I need to clarify that we do not necessarily to base decisions on emotions but understanding the emotions involved is primarily to understand the context within which the decision was made. Knowing what drives a person helps us throw light on the priorities that shape decisions of that person: where a decision-maker finds fulfilment sometimes dictates how I present factors for the decision. Sometimes it also tell me how a decision-maker's risk adversity has influenced their decisions: what fears born of prior experience distorted risk calculations and informs the way I present factors for decision-making.
So, what does a consultant do?
If you are someone satisfied to get paid for laying bricks rather than seeing the building of a cathedral as a way to point people to God, then fine, you do not need to look beyond the scope of work that the client signed. But if you are, like me, who is seeking to fulfil someone's deep personal aspiration, then you may have to dig deep into the person to see their intention. (For those who are not familiar with the story, let me retell it in a more relevant context. A visitor came by the building site and asked the workmen what they were doing. "Laying bricks" was the first answer; "Building a cathedral" was the second; "Pointing the way to God" was the third. The first workman knew the how; the second knew the what; the third knew the why: which one are you?)
My most fulfilling assignment was really a small supermarket, which was built up over a decade by a husband-and-wife team. It was very successful enterprise but the cost was that they had no life: no holiday, no me/us time, always tied to having to go into the supermarket every day.

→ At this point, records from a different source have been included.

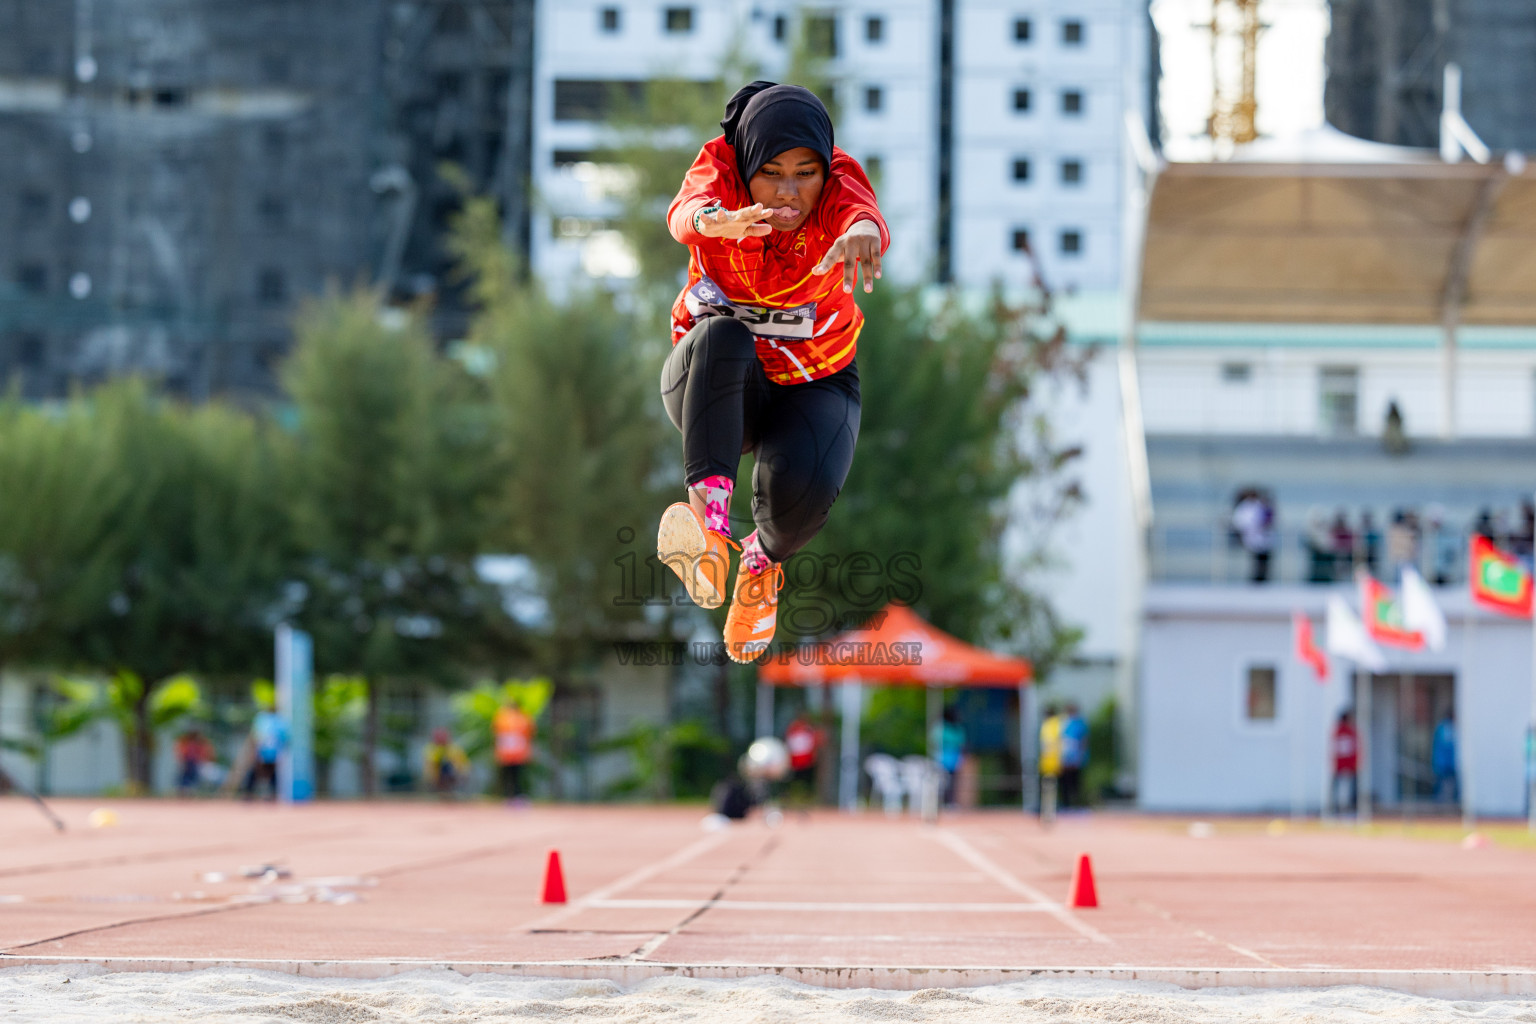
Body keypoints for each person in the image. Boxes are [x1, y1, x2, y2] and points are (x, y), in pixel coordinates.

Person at [654, 81, 889, 664]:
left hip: (816, 378)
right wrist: (714, 222)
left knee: (803, 497)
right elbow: (683, 211)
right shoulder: (720, 168)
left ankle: (757, 567)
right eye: (772, 173)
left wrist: (863, 229)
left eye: (804, 174)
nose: (789, 193)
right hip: (715, 381)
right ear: (746, 165)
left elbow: (860, 211)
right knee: (726, 333)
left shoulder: (837, 178)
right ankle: (709, 530)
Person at [242, 700, 287, 801]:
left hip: (267, 752)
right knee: (259, 772)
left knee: (263, 773)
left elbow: (257, 736)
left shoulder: (268, 720)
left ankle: (255, 794)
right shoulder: (270, 720)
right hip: (266, 751)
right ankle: (251, 793)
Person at [492, 701, 534, 802]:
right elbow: (499, 735)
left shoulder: (508, 718)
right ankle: (511, 796)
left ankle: (515, 795)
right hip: (511, 753)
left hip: (514, 753)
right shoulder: (505, 718)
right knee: (511, 775)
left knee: (514, 775)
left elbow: (527, 736)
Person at [1231, 489, 1274, 583]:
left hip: (1262, 537)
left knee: (1263, 559)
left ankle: (1262, 578)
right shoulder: (1244, 507)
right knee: (1253, 560)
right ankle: (1254, 579)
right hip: (1250, 536)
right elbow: (1239, 522)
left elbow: (1268, 519)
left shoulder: (1260, 505)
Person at [929, 707, 966, 807]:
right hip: (942, 759)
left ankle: (950, 803)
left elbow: (961, 742)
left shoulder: (956, 727)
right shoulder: (940, 728)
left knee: (952, 782)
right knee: (942, 783)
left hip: (953, 759)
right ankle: (941, 803)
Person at [423, 727, 470, 798]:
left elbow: (463, 765)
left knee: (449, 766)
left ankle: (451, 790)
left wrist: (462, 775)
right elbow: (430, 766)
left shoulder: (454, 749)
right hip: (437, 775)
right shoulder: (432, 749)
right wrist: (432, 777)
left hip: (452, 774)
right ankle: (440, 790)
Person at [784, 714, 821, 800]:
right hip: (795, 760)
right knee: (792, 779)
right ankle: (791, 794)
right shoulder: (793, 731)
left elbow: (813, 744)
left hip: (806, 760)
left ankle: (807, 795)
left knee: (807, 779)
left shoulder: (808, 731)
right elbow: (789, 745)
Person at [1059, 703, 1089, 809]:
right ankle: (1066, 803)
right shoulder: (1064, 723)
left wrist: (1080, 757)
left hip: (1075, 757)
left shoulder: (1079, 724)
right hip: (1065, 757)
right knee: (1065, 782)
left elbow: (1083, 741)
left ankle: (1076, 803)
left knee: (1075, 782)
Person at [1038, 704, 1063, 819]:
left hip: (1050, 762)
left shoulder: (1049, 725)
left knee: (1048, 788)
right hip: (1054, 761)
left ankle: (1048, 811)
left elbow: (1049, 745)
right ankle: (1049, 811)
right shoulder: (1057, 724)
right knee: (1051, 788)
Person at [1331, 709, 1358, 814]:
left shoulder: (1349, 731)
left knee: (1346, 788)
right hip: (1342, 765)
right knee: (1343, 788)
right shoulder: (1342, 732)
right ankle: (1342, 808)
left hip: (1347, 765)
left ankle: (1344, 807)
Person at [174, 729, 214, 798]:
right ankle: (185, 792)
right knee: (187, 777)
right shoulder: (187, 742)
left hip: (193, 762)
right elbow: (182, 752)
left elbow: (203, 752)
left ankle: (187, 792)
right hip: (189, 762)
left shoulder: (195, 743)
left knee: (189, 777)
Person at [1432, 708, 1458, 803]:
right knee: (1444, 789)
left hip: (1445, 764)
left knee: (1447, 788)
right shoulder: (1446, 728)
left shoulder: (1445, 727)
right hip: (1445, 765)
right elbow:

It was driven home once when they had to send their son off to a holiday with his auntie because they couldn't take time to go away. I set up a computer system for them that could supply them with the records remotely, enabling them to leave the supermarket in the care of a general manager and monitor it from wherever. They then took their first holiday in ten years. I pop by the little supermarket every time I visit the town and take great pride in hearing from the staff that their bosses don't come in anymore.
Ultimately, the question will be whether we are satisfied to deliver what the client signed off on paper and reassured ourselves that if the client misarticulated their requirements, we are protected. Or do we want to deliver what the client's heart is valiantly trying to scream out over the babble of management consulting jargon and buzzwords. I hope to always choose the heart over the contract.